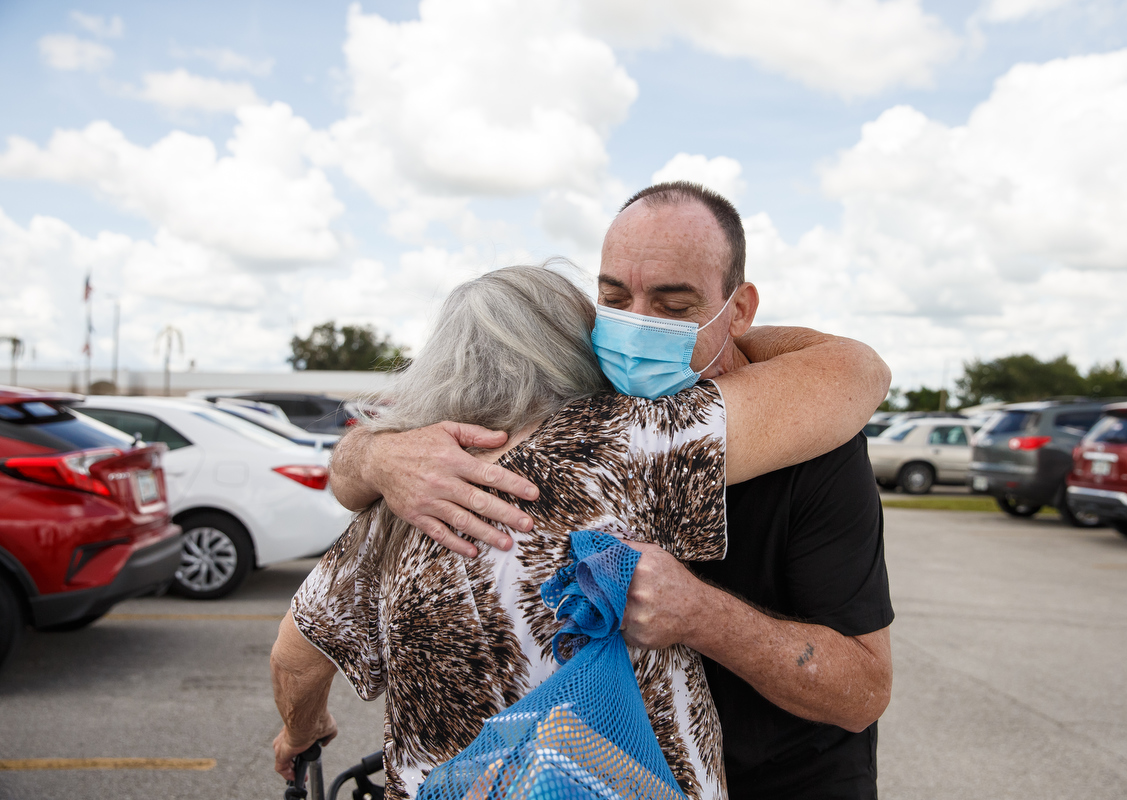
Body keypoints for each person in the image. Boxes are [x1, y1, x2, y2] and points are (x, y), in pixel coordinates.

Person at [326, 183, 895, 799]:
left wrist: (702, 616)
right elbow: (349, 484)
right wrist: (380, 454)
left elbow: (862, 694)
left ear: (738, 308)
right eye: (615, 297)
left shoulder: (813, 444)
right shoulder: (584, 405)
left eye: (674, 308)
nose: (637, 329)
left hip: (791, 782)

● YOUR INSTRUCTIONS:
Restate every record exactly, please; do not copy the pictures.

● EXERCISE RESULT:
Body keypoints for each person in the image. Boxes are [x1, y1, x2, y2] and points are (x, y), in pixel coordinates.

Person at [326, 183, 895, 799]:
left wrist: (702, 616)
right elbow: (349, 484)
right wrist: (380, 454)
left elbow: (862, 694)
left ear: (738, 308)
right eye: (615, 297)
left shoulder: (813, 444)
right shoulder: (584, 405)
left eye: (674, 308)
nose: (637, 329)
left hip: (791, 782)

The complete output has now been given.